The worksheets would look something like the following:
Sales
Customers
Products
NOTE: sales and orders are often interchangeable, although some companies will differentiate between them. It's something to keep in the back of your mind if you encounter the situation.
The Sales table looks cryptic. But that is the format that most analytics tools prefer. You'd need to match each number in the Customers and Products columns with their corresponding worksheets.
Related: How to Generate Mock Sales Data
The Common Format
The clean format works best for analysis because most analysis software stores the data in columns rather than rows. This is more efficient for looking up information because you don't have the overhead of repeated customer names or product names and any other data that is tacked onto a spreadsheet. Let's take a look at how business owners would set up a common worksheet:
With the common format, the business owner can quickly view all the information about sales.

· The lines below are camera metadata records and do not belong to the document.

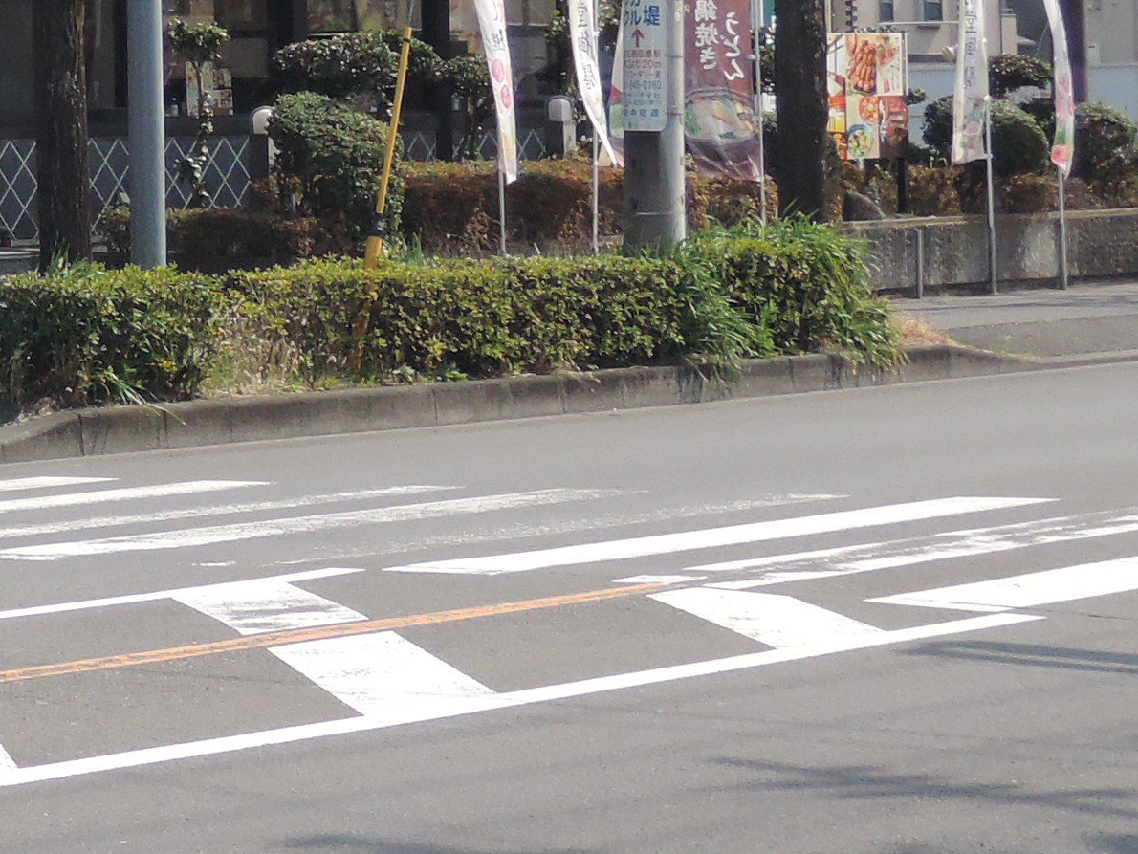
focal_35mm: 168
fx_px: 5524
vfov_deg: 8.7
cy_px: -301
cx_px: -624
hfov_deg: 11.2
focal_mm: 10.7
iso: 360
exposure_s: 1/2000
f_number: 4
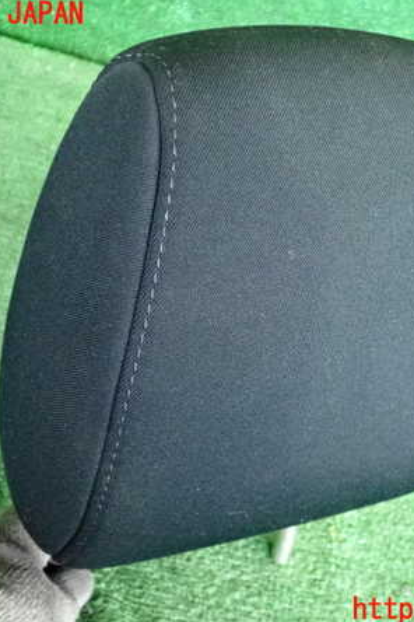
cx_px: 249
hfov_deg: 29.8
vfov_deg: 43.6
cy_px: 312
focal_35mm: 45
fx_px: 776
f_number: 2.4
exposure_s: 1/125
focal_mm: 5.79
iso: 2500
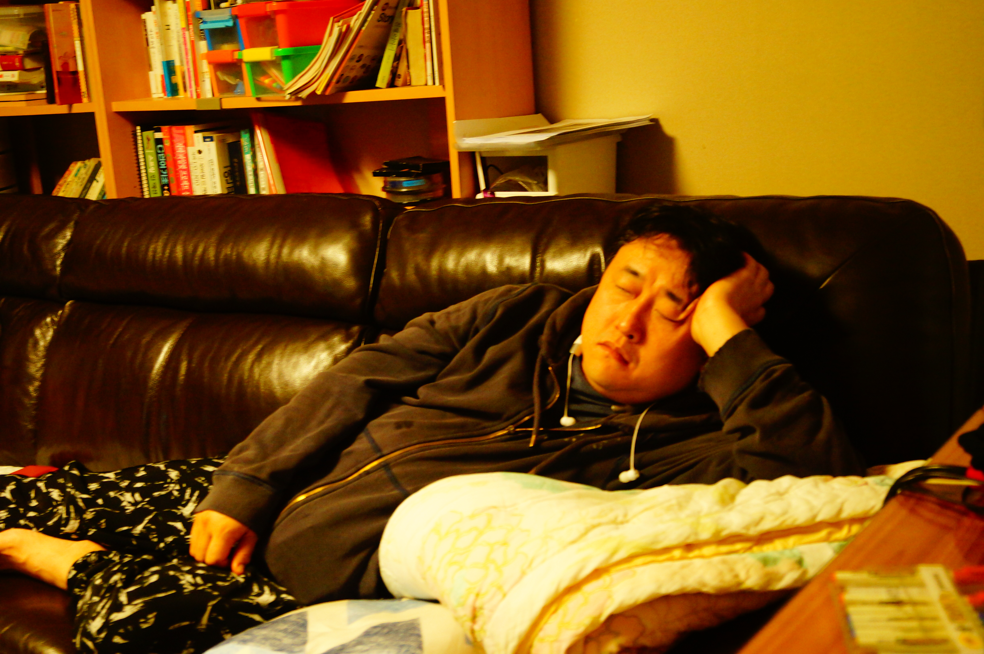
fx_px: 1229
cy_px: 327
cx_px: 492
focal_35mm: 45
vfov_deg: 29.8
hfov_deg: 43.6
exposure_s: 1/60
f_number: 4.5
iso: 1600
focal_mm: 30
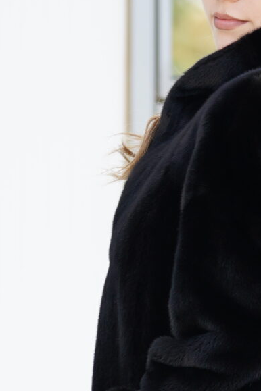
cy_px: 520
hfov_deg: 3.5
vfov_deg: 5.2
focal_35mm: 398
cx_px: 13
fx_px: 4328
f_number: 2.8
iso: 160
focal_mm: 90
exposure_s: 1/250
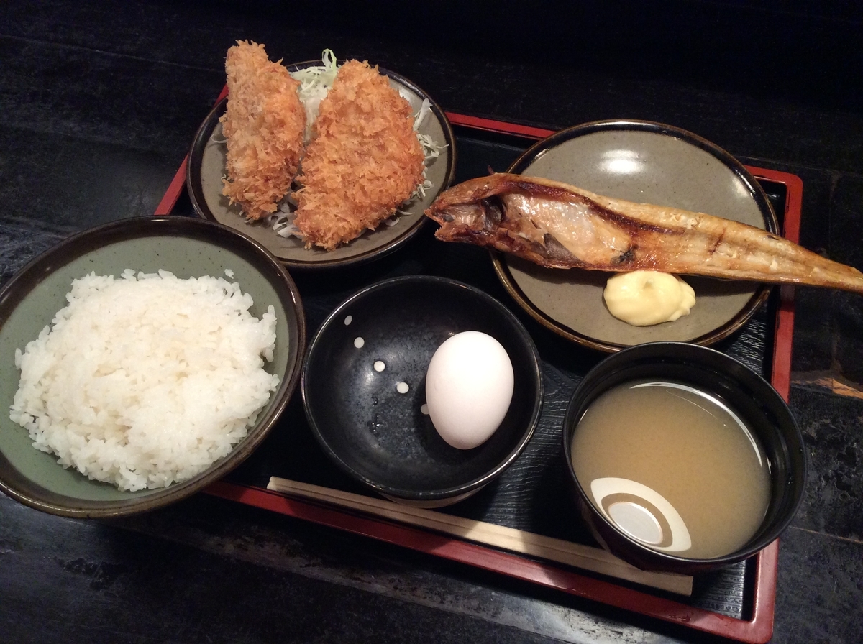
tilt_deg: -60.9
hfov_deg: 56.9
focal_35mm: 32
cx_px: 432
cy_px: 322
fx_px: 797
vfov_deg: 44.0
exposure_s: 1/24
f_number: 2.4
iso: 160
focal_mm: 3.3
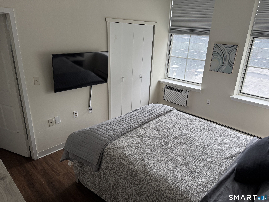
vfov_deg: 56.8
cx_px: 134
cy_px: 101
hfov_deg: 71.6
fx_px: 187
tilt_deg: -21.5
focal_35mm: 24
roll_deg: -2.5
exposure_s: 1/95
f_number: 1.78
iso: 200
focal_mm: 6.76
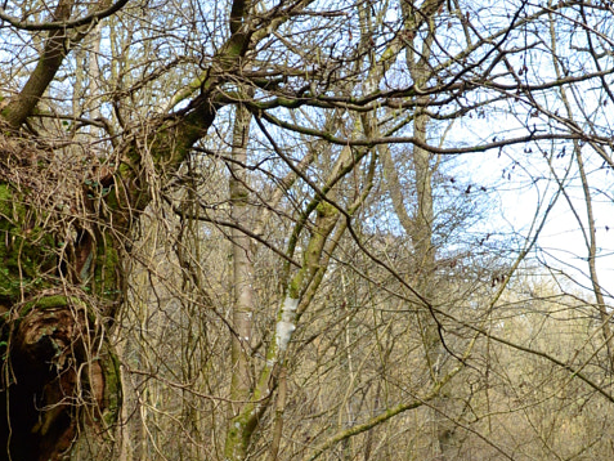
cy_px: 375
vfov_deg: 16.8
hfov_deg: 22.5
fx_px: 1544
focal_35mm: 87
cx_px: 299
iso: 200
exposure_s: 1/125
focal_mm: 18
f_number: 5.6
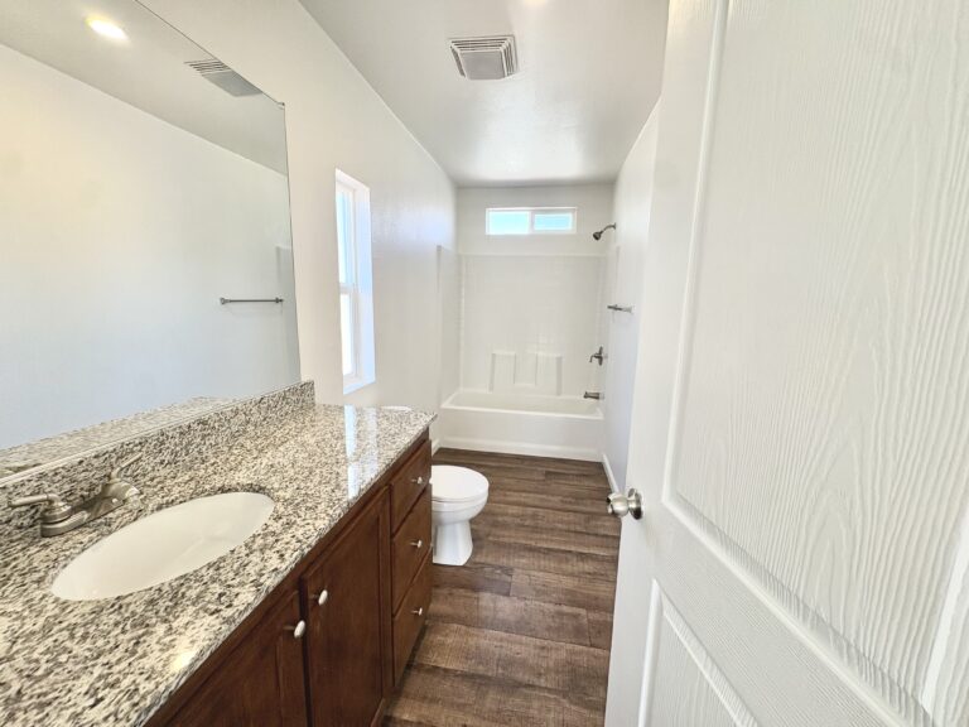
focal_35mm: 14
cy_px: 364
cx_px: 484
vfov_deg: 85.7
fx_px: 392
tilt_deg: -9.6
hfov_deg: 102.1
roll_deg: -0.5
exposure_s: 1/120
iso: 125
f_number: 2.2
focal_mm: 2.22
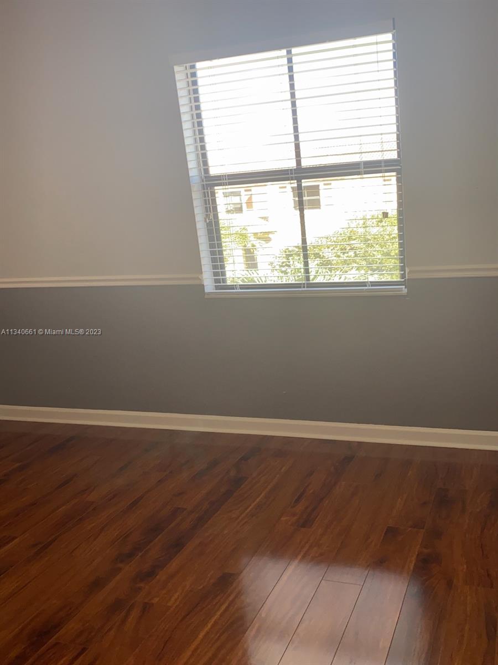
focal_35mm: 30
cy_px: 332
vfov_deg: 60.0
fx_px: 575
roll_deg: +4.6
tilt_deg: -13.2
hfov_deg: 46.8
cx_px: 249
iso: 40
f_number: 1.8
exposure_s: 1/40
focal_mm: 4.25
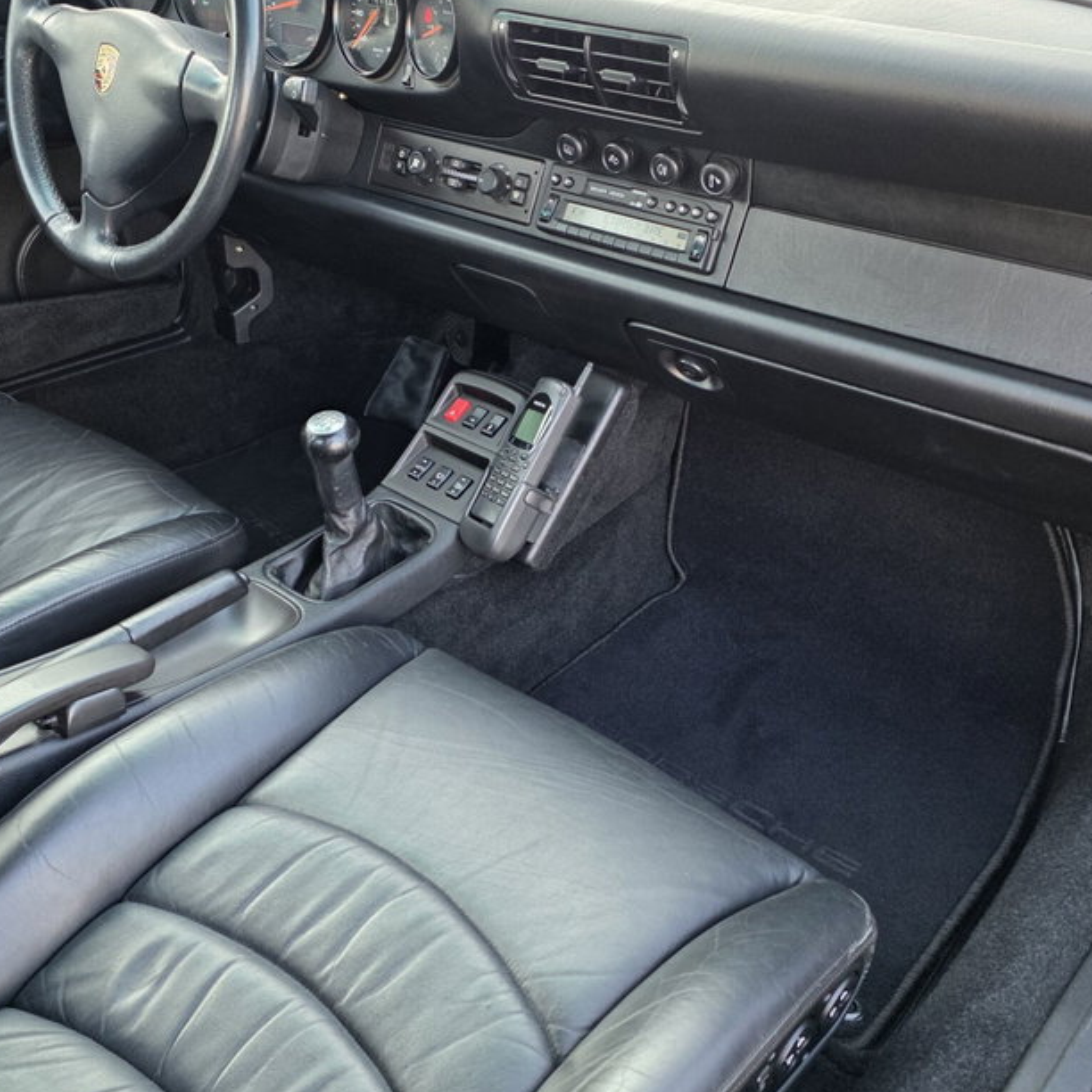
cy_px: 558
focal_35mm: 34
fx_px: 1213
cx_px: 462
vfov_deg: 48.4
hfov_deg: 48.3
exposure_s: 1/180
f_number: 1.7
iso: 200
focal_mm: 6.3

Should Business Owners Enter Data Differently?
At this point, you may think this is an article on how to convince business owners to change their evil ways and start entering data so that it is clean to start. First off, good luck with that. Could you imagine the conversation you'd have trying to tell a busy entrepreneur that they are entering their data wrong? Also, do you believe that the "clean" way would be easy for them to manage? Spreadsheets are meant to capture data quickly, not create more work.
We're stuck with the common way of data entry, and I wouldn't even try to advocate for spreadsheet users to change.
Data Transformation to the Rescue
Luckily, we don't have to badger business owners to make changes to their data entry procedures. The analysis tools will do most of the work for us. I'll save the details on how to transform data (the topic is huge) for other future articles.
Size (of Data) Matters
You've likely heard, or will hear, about big data. The definitions vary as to what the term means. But let's just accept that big data means a lot of data. And big data is why we make such a fuss about data formats and transformation.
The truth is for the small amount of data that we reference in this example, transforming data won't provide much bang for the buck. It may help in eliminating errors (the same customer spelled differently, etc.) But it won't provide any speed advantages.
When you start getting into millions of rows, however, clean data is going to be your best friend. Analytics tools try to optimize any data they use. But putting the data into an optimal format just makes their job that much easier. And it benefits you, the analyst.
Conclusion
I don't want to clutter this article describing how to clean data. The purpose of this article was to illustrate why having clean data is important. I have plans for several articles on how to clean it in the coming weeks and months. But hopefully, this article gives you some insight into the challenges associated with analyzing data and why transformation is worth the effort.